◆ Supplied records
————————

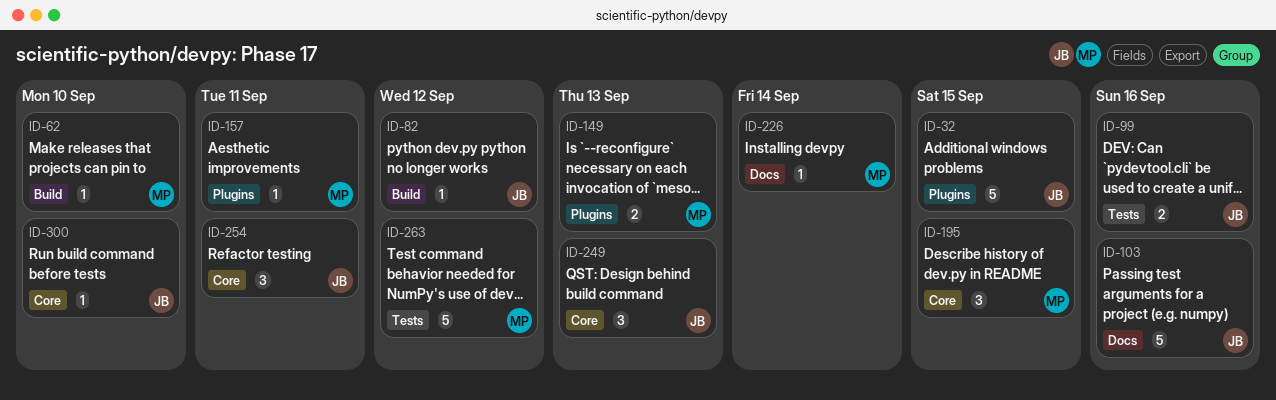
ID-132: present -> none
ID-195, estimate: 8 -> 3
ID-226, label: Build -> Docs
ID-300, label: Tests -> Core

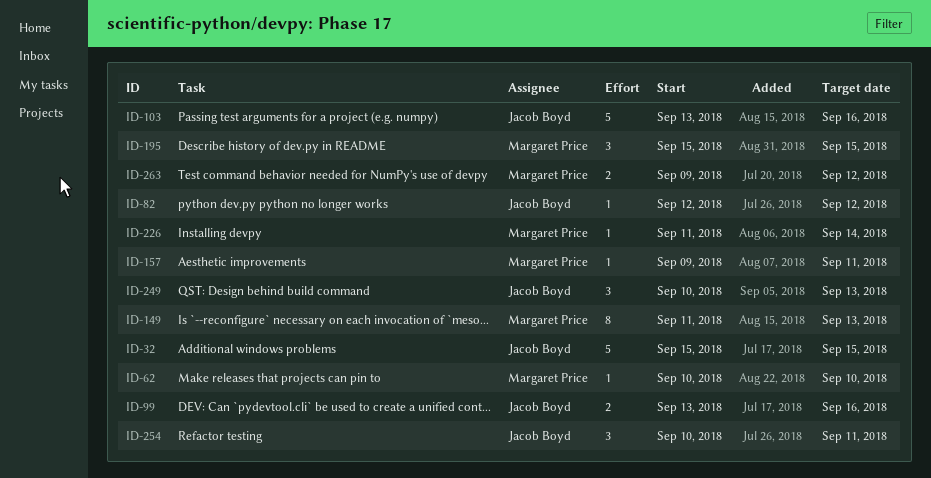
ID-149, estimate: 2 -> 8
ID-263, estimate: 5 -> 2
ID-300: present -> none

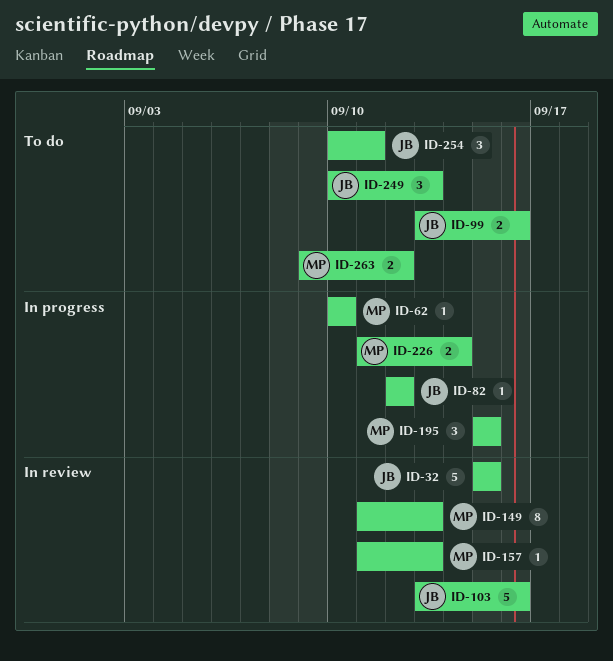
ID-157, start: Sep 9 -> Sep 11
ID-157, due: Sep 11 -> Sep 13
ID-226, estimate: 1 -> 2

————————

◆ What the task requires
Pictures excluded, quote all the data above exactly.

◆ Response
ID-132: present -> none
ID-195, estimate: 8 -> 3
ID-226, label: Build -> Docs
ID-300, label: Tests -> Core

ID-149, estimate: 2 -> 8
ID-263, estimate: 5 -> 2
ID-300: present -> none

ID-157, start: Sep 9 -> Sep 11
ID-157, due: Sep 11 -> Sep 13
ID-226, estimate: 1 -> 2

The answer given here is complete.